A Vietnam veteran reflects on the gap between journalists who cover wars and the soldiers who fight them.

September 09, 2001|W. D. EHRHART | Poet and writer W.D. Ehrhart is author or editor of seventeen books, including "Vietnam-Perkasie: A Combat Marine Memoir." A longer version of this essay will appear in the Winter, 2002 Virginia Quarterly Review

If too few journalists in Vietnam could be included among the best, and if the entire system of information gathering and dissemination worked only very imperfectly during the Vietnam War, the coverage of our wars since 1975 has given us cause to look back on journalism from the Vietnam War and wish for the good old days. If, in retrospect, we realize that we can count the most disturbing images of the Vietnam War on one hand (a burning Buddhist monk, a Viet Cong suspect getting his brains blown out, a naked girl running down a road), try to conjure a single searing image from Grenada or Panama or Iraq. The only shocking images Americans have seen since the end of the Vietnam War--a collapsed barracks in Lebanon, the bruised face of a captured pilot in Iraq, a body dragged through the streets in Somalia--are all of what is being done to us, not what we are doing to others.

Thus, memoirs like "To What End" and "The Cat From Hue" have value both for what they have to say in and of themselves and because they remind us of who and what journalists used to be before the print media were gobbled up by multinational corporations, and the line between television journalism and entertainment ceased to exist, and the greater portion of those engaged in the profession of journalism, recognizing which side their bread is buttered on, became willing instruments of our very own Ministry of Propaganda.

But even that is not the last word.

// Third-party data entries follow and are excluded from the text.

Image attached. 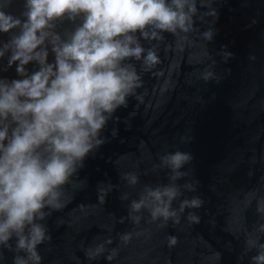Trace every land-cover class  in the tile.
<instances>
[{
    "label": "water",
    "instance_id": "water-1",
    "mask_svg": "<svg viewBox=\"0 0 264 264\" xmlns=\"http://www.w3.org/2000/svg\"><path fill=\"white\" fill-rule=\"evenodd\" d=\"M23 9L14 0L7 10ZM73 27L65 20L57 31L65 36ZM209 27L211 41L202 35ZM143 43L157 59L133 61L140 85L64 186L63 207L46 217L41 264H253L258 248L249 242L264 243L257 231L264 224V0H204L192 32ZM0 75L17 76L15 67ZM176 150L194 159L175 181L182 195L173 207L194 195L203 206L167 222L153 220L147 208L132 212L146 185L170 182L161 158ZM195 181L189 191L185 185ZM16 254L0 249V264H13Z\"/></svg>",
    "mask_w": 264,
    "mask_h": 264
},
{
    "label": "clouds",
    "instance_id": "clouds-1",
    "mask_svg": "<svg viewBox=\"0 0 264 264\" xmlns=\"http://www.w3.org/2000/svg\"><path fill=\"white\" fill-rule=\"evenodd\" d=\"M13 2L0 0V34L8 35L0 41V61L7 58L0 73L15 67L17 74L0 75V249L17 253L13 264H41L38 246L50 239L46 217L63 207L64 186L105 142L102 130L140 85L133 61L157 59L143 41L192 32L204 0H23L20 15L7 10ZM65 20L74 27L62 36L57 28ZM214 34L213 27L202 33L209 41ZM193 159L189 151L165 154L170 182L146 185L131 211L147 208L153 220L167 222L202 207L199 195L173 207L182 195L175 181ZM125 178L139 180L134 173ZM198 183L185 187L195 192ZM249 244L258 248L253 264H264V243Z\"/></svg>",
    "mask_w": 264,
    "mask_h": 264
}]
</instances>
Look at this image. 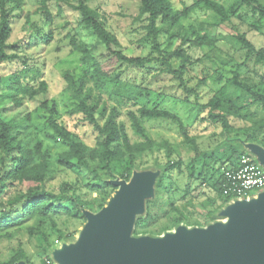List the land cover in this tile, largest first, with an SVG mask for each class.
I'll list each match as a JSON object with an SVG mask.
<instances>
[{"label":"trees","instance_id":"trees-1","mask_svg":"<svg viewBox=\"0 0 264 264\" xmlns=\"http://www.w3.org/2000/svg\"><path fill=\"white\" fill-rule=\"evenodd\" d=\"M38 1L40 5L35 12L40 14L39 17L32 18L30 12L23 17L27 35L35 39L32 47L52 38L49 27L52 17L47 7L51 0ZM55 1L74 9L79 15L80 30L94 36V41L89 43L84 37L69 35L71 49L79 53V59L86 67L79 75L64 70L62 78L63 91L72 106L68 113L80 114L98 137L95 144L89 146L56 118L55 106L46 99V81L40 80L36 87L21 88V85L13 84L11 74L0 73V106L10 100L20 106L25 97H40L37 110L44 113L42 127L48 130L43 135L54 147L60 143L66 146L54 155L55 162L72 171L76 180H83L81 184L62 183L58 191L47 188L46 181L52 178L54 170L50 146L43 144L45 138L39 136V127L34 125L30 113L13 119L0 110V237L9 239L15 233L12 227L24 229L28 237L34 239L37 255L44 257L50 248L46 222L55 227L57 216L84 219V210L98 211L110 197V192L115 191L111 178L118 175L128 181L133 170H160V173L153 183L152 196L144 199L143 211L136 215L131 234L160 235L180 224L203 227L217 221L218 210L230 202V197L221 192L220 166H236L243 154L257 160L241 141L264 148V46L256 48L237 28L231 37L237 41L239 56L236 51L228 59L206 55L211 61L212 74L208 75L202 69L203 76L197 87L207 77L217 84L211 88L208 99L198 103L196 89L183 86L185 92L194 94L193 102L206 111V118L221 127L225 137L221 145L213 149L200 150L179 115L157 105L148 106L149 89L135 78L121 77L116 68L122 64L141 68L157 64L161 66L160 72L172 74L179 79V85H184L183 74L201 59H192L183 45L214 49L220 35L213 32L212 27L225 24L231 16L243 20L247 13L250 14L248 27L264 37V0H230L227 5L218 0H191L179 9L174 8L170 0H138L134 20L141 21L143 33L135 52L123 48L106 25V17L98 7H92L89 0ZM24 2L0 0V65L18 58V50L25 47L8 42L12 30L10 21L24 14ZM199 9L211 11L218 20L191 21V14ZM162 35L168 40L178 38L180 45L169 49L162 47ZM144 48L148 50L145 54ZM236 59L234 68L224 73L226 66ZM183 98L188 100L186 95ZM152 119L175 123L184 141L191 145L193 155L183 171L186 179L209 187L215 194L209 200L211 207H207L202 217L196 216L191 221L195 213L174 205L171 181L167 179L173 169L182 170L183 160L175 154L168 140L153 137L145 123ZM34 129L38 130L36 134ZM106 175L110 179L105 178ZM85 179L88 180L86 183ZM83 185L86 187L84 192L80 191ZM198 188L195 191L198 192ZM184 190L182 196L189 192L186 187ZM92 192L97 193L98 200L89 196ZM41 219L45 221L35 222ZM17 261L31 262L26 253L18 249L8 259L0 260V264Z\"/></svg>","mask_w":264,"mask_h":264},{"label":"rangeland","instance_id":"rangeland-1","mask_svg":"<svg viewBox=\"0 0 264 264\" xmlns=\"http://www.w3.org/2000/svg\"><path fill=\"white\" fill-rule=\"evenodd\" d=\"M24 1V14H22L21 18L15 17L10 21L12 30L8 42L11 44L20 43L25 47L18 50V58H14L10 62H5L0 65V73L3 75L11 74L13 76V84H19L21 85V88L36 87L40 80L46 81L48 85L46 99L49 104L55 106L56 118L59 119L69 130L76 133L84 143L93 146L98 137L96 131L91 125L82 120L80 114L71 115L68 113V110L72 106L70 104V98H68L63 91L64 80L62 78V72L68 69L75 75H79L83 71V68L86 67V65L81 63L79 53L71 49V46L69 45V35H75L77 38L84 37L89 43L94 41V36L80 30L78 25L79 15L74 9L66 3L51 0L47 7L52 17V21L49 24L52 31V38L48 42H44L42 45L32 47L35 39L34 36L27 35L28 33L26 32L28 30L25 27L23 17L27 12H30L33 13L31 17L33 16L32 18L37 19L40 14L35 11L40 4L38 0ZM76 1L77 0H71L72 3H76ZM170 1L174 8L179 9L191 0ZM218 1L227 5L230 0ZM89 4L92 7H98L101 14L106 17V25L120 40L123 48H128L130 51L134 52L137 51L136 45L139 37H141L143 33L141 21L134 20L138 13V0H89ZM249 15V13L245 14L243 20L239 19L237 16H231L228 22L221 24L218 28L217 26H213L212 31L220 35L214 49L207 46L192 47L188 44L183 45V48L191 55L192 59H201V62H195L188 72L183 74L184 85H179V79L172 74L165 71L160 72L161 66L157 64H150L144 68L122 64L121 66H118L116 70L117 72L120 71L119 73L121 77L127 79L135 78L141 85L146 86L147 89H149L151 96L147 102L148 106L152 104L157 105L158 107L165 108L179 115L183 125L188 131V135L194 137L195 143L200 150L213 149L218 145H221V142L225 137L221 127L219 124L212 123L206 118V111L194 104V94L185 92L183 86L196 89L198 103H203L208 99L212 93L211 88L217 86V84L213 83L212 80L207 77L203 84H200V86L197 87V84L200 83L199 80L203 76L202 69H204L208 75L212 74V69L209 68L211 61L206 55H210L213 58L223 56L225 59H228L229 56L233 55L236 51L237 56H239L240 51H237L239 49L237 41L231 37L232 34L237 32V28L240 33H245L246 37L256 48L264 46V37L248 27V22L250 21ZM190 20H206L214 22L218 20V17L209 10L199 9L191 14ZM160 41L162 47L168 49L180 45V40L176 37L168 40L162 35L160 36ZM147 51V48H144L143 53L145 54ZM173 62L175 63V61ZM236 62L237 59L236 61H231L230 64L226 66L224 73H227L226 71L228 69H233V63ZM185 95L188 96V100L183 98ZM40 101V97L34 99L25 97L22 100V104L16 106L13 101L10 100L1 105L0 110L4 112L7 117L13 119H17L30 113L34 125L40 129L39 131L34 129L33 132L36 134V131H38L40 136L48 131L47 128L42 127L44 113L37 110ZM145 123L154 138L157 140H168L173 147L175 154L180 156L183 160L182 170L173 169L170 171L167 179L171 181V199L174 205L181 210L186 209L188 213H195L191 216V221H193L196 216L200 217L199 215H201L202 217L207 210V207H211L209 200L213 199L215 194L209 187L203 186L195 180L188 181L186 179V175L183 171L184 165L193 155L191 145L184 141V138L175 123L164 119L145 120ZM43 136L45 138L43 144H49L50 146V160L52 161V168L54 170L52 178L46 181V187L58 191L60 190L62 183L79 184L83 181L82 179L76 180L75 174L72 173V171L66 170L54 160V155L57 152L65 150L66 146L60 143L58 147H54L50 144V141L45 134ZM241 144L245 148L250 149V147H248V144L250 143L241 141ZM133 172H135V170H133L132 173ZM154 172L158 175L160 170H155ZM105 178L110 179L108 175H106ZM111 179L122 178L115 175ZM87 181L88 180L85 179L84 183ZM115 187L117 188V186ZM185 187L189 192L182 196ZM197 187H199L198 192L201 193L199 196L195 197V194L198 193L195 191ZM85 190L86 187L83 185L82 190L80 191L84 192ZM113 193L114 191L110 192V197ZM83 195L85 194L83 193ZM89 196L96 198L97 200L99 198L96 192H92ZM110 197L104 200L103 206L108 203ZM215 203L217 204V202L214 201V204ZM223 208H225V206L218 210L217 220L225 221L227 219L226 216L221 214ZM54 219L56 224L55 227H51L49 222L45 223L50 248L47 250L44 257L41 258L37 255L35 241L28 237L24 229L17 230V228L12 227L11 230L15 233L13 232L14 234L9 239L6 237H0V260L8 259L13 252L21 249L31 261L26 264H58L53 258L52 251L61 247L62 244L75 243L83 225L85 224L86 218L81 219L60 215ZM37 221L43 222L45 220H35V222ZM186 226L189 228L194 227L191 225ZM150 229L153 228L150 227ZM174 229V227H171L163 231L161 234L166 231H173ZM140 235L141 234L133 236ZM142 235L151 237L160 236L150 235L148 232L143 233Z\"/></svg>","mask_w":264,"mask_h":264},{"label":"water","instance_id":"water-1","mask_svg":"<svg viewBox=\"0 0 264 264\" xmlns=\"http://www.w3.org/2000/svg\"><path fill=\"white\" fill-rule=\"evenodd\" d=\"M254 146V147H253ZM264 167V148L248 144ZM154 171L112 179L117 186L105 206L84 210L86 218L73 244L52 251L58 264H264V191L235 200L221 210L226 220L203 227L180 224L160 236H133L136 215L153 194ZM13 264H25L17 261Z\"/></svg>","mask_w":264,"mask_h":264},{"label":"built area","instance_id":"built-area-1","mask_svg":"<svg viewBox=\"0 0 264 264\" xmlns=\"http://www.w3.org/2000/svg\"><path fill=\"white\" fill-rule=\"evenodd\" d=\"M221 192L235 200L250 199L264 191V167L249 154L239 157L236 166H220Z\"/></svg>","mask_w":264,"mask_h":264}]
</instances>
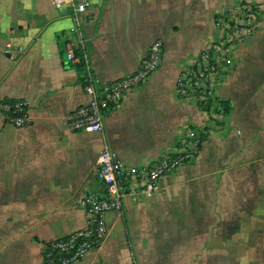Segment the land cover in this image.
Instances as JSON below:
<instances>
[{"label": "crops", "instance_id": "obj_1", "mask_svg": "<svg viewBox=\"0 0 264 264\" xmlns=\"http://www.w3.org/2000/svg\"><path fill=\"white\" fill-rule=\"evenodd\" d=\"M88 1L71 35L70 7L0 0V106L21 101L29 113L17 129L0 107V264H44L49 242L86 228L80 202L101 192L105 147L144 169L189 129L204 134L200 156L152 196H125L122 211L107 215L101 247L79 264H264V0L215 88L229 108L217 116L180 99L178 80L224 37L218 18L240 17L243 0ZM156 41L160 68L109 113L103 133L72 132L69 116L90 100L84 80L101 88L135 74Z\"/></svg>", "mask_w": 264, "mask_h": 264}, {"label": "built area", "instance_id": "obj_2", "mask_svg": "<svg viewBox=\"0 0 264 264\" xmlns=\"http://www.w3.org/2000/svg\"><path fill=\"white\" fill-rule=\"evenodd\" d=\"M56 9L70 7L73 10V27L69 33L79 35L84 18L90 8L88 0H51ZM242 14L233 19L223 14L217 23L225 34L218 42V48L205 50L187 68L178 80V96L182 100L195 99L198 106H206L215 97V88L226 77L233 43L243 42L257 28L261 7L257 0H243ZM164 54L162 41L154 42L138 71L107 86L97 88L90 77L84 80V90L90 100L86 106L77 109L69 116V128L75 133L101 134L110 112L119 108L123 100L134 90L143 86L161 66ZM69 62H75V49L70 44L67 49ZM215 77L211 86L209 78ZM1 109L9 125L22 129L29 124L28 107L24 102L12 101L1 104ZM215 106H212L211 116ZM203 137L201 133L188 130L175 152L166 154L144 169L127 168L118 156L105 147L97 162V179L100 193H87L80 207L87 218L86 228L66 238L49 242L43 250L44 264H79L89 252L101 247L108 235L107 215L122 211L125 196H152L159 189V182L186 164L194 162L201 154ZM60 256L57 257L56 254Z\"/></svg>", "mask_w": 264, "mask_h": 264}, {"label": "trees", "instance_id": "obj_3", "mask_svg": "<svg viewBox=\"0 0 264 264\" xmlns=\"http://www.w3.org/2000/svg\"><path fill=\"white\" fill-rule=\"evenodd\" d=\"M237 45H238V42L237 43L234 42L233 45H232V49H234ZM218 46H219L218 42L213 44V46L211 47L212 48V52L215 51L218 48ZM81 66L83 67V65H81ZM10 102H12V101H10ZM212 106H215V109L213 111L216 114H219V115L220 114H227L229 112L228 105L225 102H223V101H221L219 99L214 100V99H210L209 98V102H208V104L206 106H203V105L199 104V107L204 112H207V113H210V111L212 109ZM201 135H202V137L204 139V134L201 133ZM56 256L59 257L60 254L57 253Z\"/></svg>", "mask_w": 264, "mask_h": 264}]
</instances>
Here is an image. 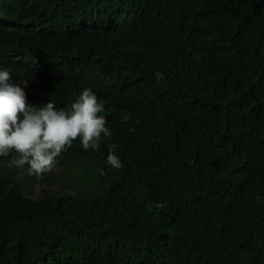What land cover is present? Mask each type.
Returning <instances> with one entry per match:
<instances>
[{
    "label": "trees",
    "instance_id": "trees-1",
    "mask_svg": "<svg viewBox=\"0 0 264 264\" xmlns=\"http://www.w3.org/2000/svg\"><path fill=\"white\" fill-rule=\"evenodd\" d=\"M124 1L131 33L0 59L33 106L67 110L90 88L111 130L39 176L0 156V264H264V0Z\"/></svg>",
    "mask_w": 264,
    "mask_h": 264
},
{
    "label": "clouds",
    "instance_id": "clouds-1",
    "mask_svg": "<svg viewBox=\"0 0 264 264\" xmlns=\"http://www.w3.org/2000/svg\"><path fill=\"white\" fill-rule=\"evenodd\" d=\"M38 1L46 5V0H0V39L19 36L22 44L9 54L0 52V59L23 54L26 46L43 50L40 47L45 45L49 49L88 31L131 33L136 18L141 17L124 0H112L108 7L101 0H70L75 8L86 7L93 12L91 16L86 14L88 22L75 11H62L58 3L63 0H49L57 4L55 10H49L47 5L37 8ZM31 9L34 14L29 15ZM31 41L35 44L31 45ZM37 63L34 59L30 69L38 67ZM77 68L78 64L70 72ZM22 84L26 86V82H15L10 71L0 64V156L15 152V166L26 165L29 175L39 176L50 169L77 138L84 149L97 150L101 137L111 135L105 117L100 115L105 111L104 102L90 88L83 89L65 110L57 108L52 100L38 106L28 103ZM107 163L114 168L121 166L115 144L109 149Z\"/></svg>",
    "mask_w": 264,
    "mask_h": 264
},
{
    "label": "rangeland",
    "instance_id": "rangeland-1",
    "mask_svg": "<svg viewBox=\"0 0 264 264\" xmlns=\"http://www.w3.org/2000/svg\"><path fill=\"white\" fill-rule=\"evenodd\" d=\"M38 195H39V193H38Z\"/></svg>",
    "mask_w": 264,
    "mask_h": 264
}]
</instances>
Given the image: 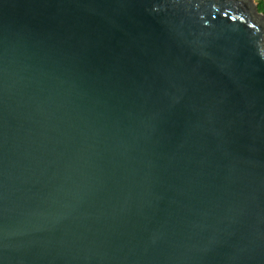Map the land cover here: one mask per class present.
Instances as JSON below:
<instances>
[{
	"label": "water",
	"instance_id": "obj_1",
	"mask_svg": "<svg viewBox=\"0 0 264 264\" xmlns=\"http://www.w3.org/2000/svg\"><path fill=\"white\" fill-rule=\"evenodd\" d=\"M0 264H264L256 4L0 0Z\"/></svg>",
	"mask_w": 264,
	"mask_h": 264
},
{
	"label": "trees",
	"instance_id": "obj_2",
	"mask_svg": "<svg viewBox=\"0 0 264 264\" xmlns=\"http://www.w3.org/2000/svg\"><path fill=\"white\" fill-rule=\"evenodd\" d=\"M257 10L264 15V3L262 1L257 3Z\"/></svg>",
	"mask_w": 264,
	"mask_h": 264
},
{
	"label": "rangeland",
	"instance_id": "obj_3",
	"mask_svg": "<svg viewBox=\"0 0 264 264\" xmlns=\"http://www.w3.org/2000/svg\"><path fill=\"white\" fill-rule=\"evenodd\" d=\"M261 1L264 3V0H251L252 5L253 4H256L257 5V3L261 2Z\"/></svg>",
	"mask_w": 264,
	"mask_h": 264
}]
</instances>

In the midst of working on this essay, I received a letter from Edward Worman, a former U.S. Army combat photographer in Vietnam. He included a copy of a letter to the editor he had written that was published in a Rochester, N. Y. newspaper. Worman was angry about "Requiem," a powerful book of photographs from the Vietnam War, each one taken by a journalist who was subsequently killed in Vietnam or Indochina. Worman bitterly noted that while the book includes photos by civilian journalists from all over the world, and even photos by Viet Cong and North Vietnamese Army photographers, it includes none by U.S. military combat photographers.

"The names of four of my friends and fellow photographers are on the Vietnam Memorial in Washington, D.C.," Worman wrote, "The editors of 'Requiem,' Horst Faas and Tim Page, have been making money off the Vietnam War for 35 years. That's many more years than my friends had."

I had been struggling for weeks to separate my heart from my head in order to be fair to the journalists who covered the war. But then Ed Worman's letter arrived and reminded me all over again that those civilians with the notepads and the cameras could come and go as they pleased while we were stuck in the mud and madness to survive as best we could. I can't help it. It still hurts. I suppose it always will. And if those two journalists from that long ago Thanksgiving showed up at my bunker again, I'd throw them out again just as quickly.